Johnny Butler

May 21, 2026

AI-assisted delivery changes the cost record for software engineering

AI-assisted software delivery changes how teams measure the cost of engineering work.

That sounds like a finance sentence, but I do not think this is mainly a finance problem. It is a delivery problem.

For a long time, the cost of a software change was mostly hidden inside human effort. How long did it take to understand the request? How much time went into the implementation? How much review was needed? How much rework did we create by getting the first pass wrong?

AI-assisted delivery changes that shape. The human effort is still there, but now the work can also carry a visible machine cost: model choice, reasoning effort, token usage, cached context, output tokens, provider pricing, and the rough cost of the captured run.

That cost is not just an invoice detail. It is part of how the work happened.

Most pull requests do not show it. The reviewer sees the diff, maybe a summary, maybe some test output. They usually do not see which model was used, whether deeper reasoning was justified, how much context was consumed, what the run roughly cost, what fell outside the capture window, or what claims the team is deliberately not making.

sdf-governed-pr-ai-cost-visibility.png


The information may exist somewhere else. A provider dashboard. A local log. A chat transcript. A usage export. A monthly bill. But if it is not attached to the delivery record, it is hard for the team to learn from it.

That is tolerable when AI coding is a side experiment. It becomes a problem when AI-assisted delivery becomes normal delivery.

Provider pricing will keep changing. Token usage will rise as teams use larger contexts, deeper reasoning, and longer-running agents. Model choice will become an engineering decision, not just a tool preference. Some work will justify a stronger model. Some work will not. Some workflows will need a spend limit, checkpoint, or stop condition before an agent is allowed to keep going.

None of that works well if the economics are detached from the work.

I do not want the answer to be "use the cheapest model for everything." That is crude governance. A risky production workflow change should not be treated like a docs edit. A complex architecture decision may justify a different profile from a low-risk copy update.

The better goal is to use the right AI effort for the work, make the usage visible, and leave a reviewable record behind.

That is the AI usage economics layer I have built into Software Dark Factory.

A governed PR should show more than the diff.

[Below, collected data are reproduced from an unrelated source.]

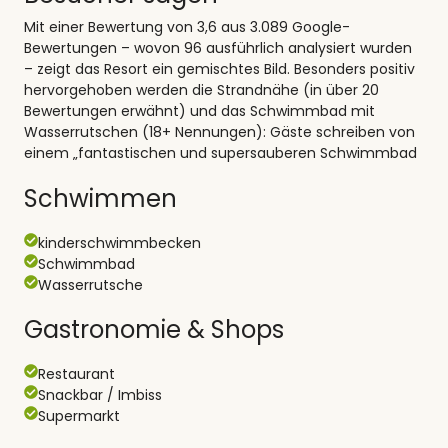
Mit einer Bewertung von 3,6 aus 3.089 Google-
Bewertungen – wovon 96 ausführlich analysiert wurden
– zeigt das Resort ein gemischtes Bild. Besonders positiv
hervorgehoben werden die Strandnähe (in über 20
Bewertungen erwähnt) und das Schwimmbad mit
Wasserrutschen (18+ Nennungen): Gäste schreiben von
einem „fantastischen und supersauberen Schwimmbad
Schwimmen
kinderschwimmbecken
Schwimmbad
Wasserrutsche
Gastronomie & Shops
Restaurant
Snackbar / Imbiss
Supermarkt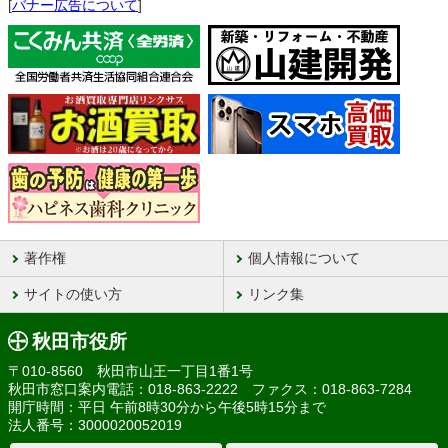
[
バナー広告について
]
著作権
個人情報について
サイトの使い方
リンク集
秋田市役所
〒010-8560 秋田市山王一丁目1番1号
秋田市窓口案内電話：018-863-2222 ファクス：018-863-7284
開庁時間：平日 午前8時30分から午後5時15分まで
法人番号：3000020052019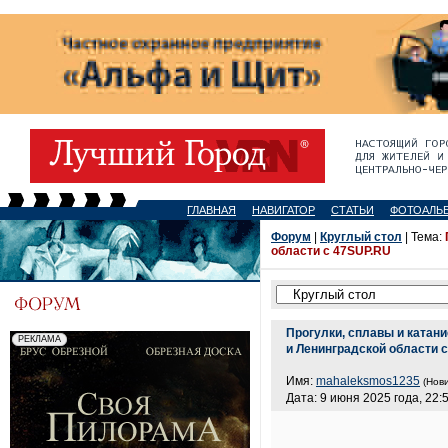
ГЛАВНАЯ
НАВИГАТОР
СТАТЬИ
ФОТОАЛЬ
Форум
|
Круглый стол
| Тема:
области с 47SUP.RU
Прогулки, сплавы и катани
и Ленинградской области 
Имя:
mahaleksmos1235
(Нови
Дата: 9 июня 2025 года, 22: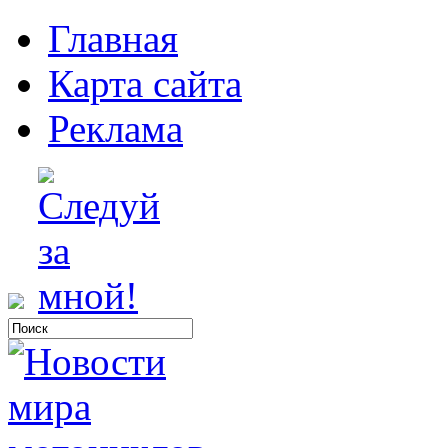
Главная
Карта сайта
Реклама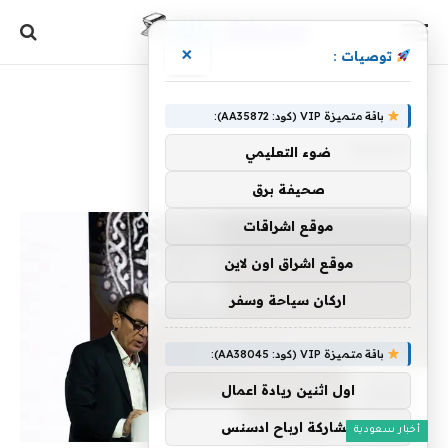
×
توصيات :
الرئيسية
»
العملة
باقة متميزة VIP (كود: AA35872):
العملة
ضوء التعليمي
صحيفة برق
موقع اشراقات
موقع اشراق اون لاين
اركان سياحة وسفر
باقة متميزة VIP (كود: AA38045):
اول اثنين ريادة اعمال
مشاركة ارباح ادسنس
أخبار سعودية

It should show the operating record around the diff: prompt, scope, acceptance criteria, risk, verification, evidence, preflight model and reasoning recommendation, actual provider and model used, reasoning effort, token usage, estimated cost for the captured window, captured and uncaptured usage boundaries, explicit non-claims, and handoff.

The preflight part matters because teams need decision support before the work starts. Was a model or reasoning recommendation available? Was a fallback used? Was cost risk known or unknown? Was higher reasoning justified by the work?

The postflight part matters because reviewers need to understand what actually happened. Which provider and model were used? What token usage was captured? What did the captured run roughly cost? What was outside the capture window?

The limits matter just as much. This is not billing-grade accounting, exact provider bill reconciliation, measured savings, automatic optimisation, or automatic model routing. It is reviewer-facing evidence.

That distinction is important. Software Dark Factory is not trying to turn engineering review into a finance dashboard. It is making AI-assisted delivery visible enough that engineering leaders, platform teams, tech leads, and reviewers can govern the work.

Once agents are part of the delivery system, model choice and token usage are part of the delivery system too.

The PR should not only show what changed. It should show what it took to deliver the change.